The U.S. Securities and Exchange Commission (SEC), in its recent lawsuit update, accused Ripple and its executives of creating an “information vacuum” to manipulate the XRP price.
The allegations explained that Ripple and its directors deliberately delayed or hasten the sales of the XRP token in line with market conditions. According to the SEC, such action is a violation of the laws guiding the sale of a security.
The SEC said the company enriched Larsen and Garlinghouse by making $1.38 billion from the sale of digital asset security called XRP.
Executives profited from selling unregistered XRP token
According to the complaint, Ripple ignored legal counsel letting the executives know that the 2013 sale of its coin could represent a security offering.
The filing also accused Garlinghouse and Larson of making $600 million for the sale of the unregistered XRP. The complaint also states that while both executives were cashing out from the XRP sales, they were still convincing investors that they were going long on the token. This led to a massive gain and constituted deceit.
The complaint referenced an incident in 2015 where one of the company’s market makers had to suspend the sale of Larsen and Garlinghouse’s XRP holdings because the token’s price had started retracting. Larson asked the market maker to suspend trades “until [the] market had recovered from this mistake.”

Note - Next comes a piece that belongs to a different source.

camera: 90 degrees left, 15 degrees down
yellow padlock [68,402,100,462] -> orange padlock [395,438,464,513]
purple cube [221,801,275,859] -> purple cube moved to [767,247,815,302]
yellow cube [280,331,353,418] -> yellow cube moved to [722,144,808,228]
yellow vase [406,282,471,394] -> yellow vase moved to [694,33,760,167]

The complaint said a similar incident happened a year later after the defendants had to alter their net sales target to increase the price of then struggling XRP price.
The SEC stated that the “information asymmetry” the defendants created still exists today. According to the watchdog, it has enabled them to keep profiting at a high risk to investors.
Ripple defends allegation by the SEC
Stuart Alderoty, Ripple’s general counsel, commented about the SEC’s lawsuit update. He said he is disappointed by SEC’s attempt to fix their complaint after waiting for years to lay them out in the first place.
As many of you have seen, the SEC filed an amended complaint today. The only legal claim remains: did certain distributions of XRP constitute an investment contract? Disappointing the SEC needed to try to “fix” their complaint after waiting years to bring it in the first place…
— Stuart Alderoty (@s_alderoty) February 18, 2021
Alderoty stated that the only question left to be answered is whether Ripple’s XRP distribution constitutes an investment contract.
Last year, Chris Giancarlo, former Commodity Futures Trading Commission Chairman, stated that XRP doesn’t fit the Howest test criteria. As such, it shouldn’t be regarded as security.
Giancarlo also stated that Bitcoin (BTC) and Ethereum (ETH) should not be called securities. He was nicknamed “Crypto Dad” by the crypto community for his continuous talk about cryptocurrencies. Giancarlo, who represented Willkie Farr & Gallagher LLP, legal counsel to Ripple, added that his assertion was based on some information provided by Ripple.
As the case against Ripple and its executives unfolds, the XRP token has suffered the most hit. Yesterday, PayBito became the latest exchange to suspend trades on XRP, after several others have taken that route.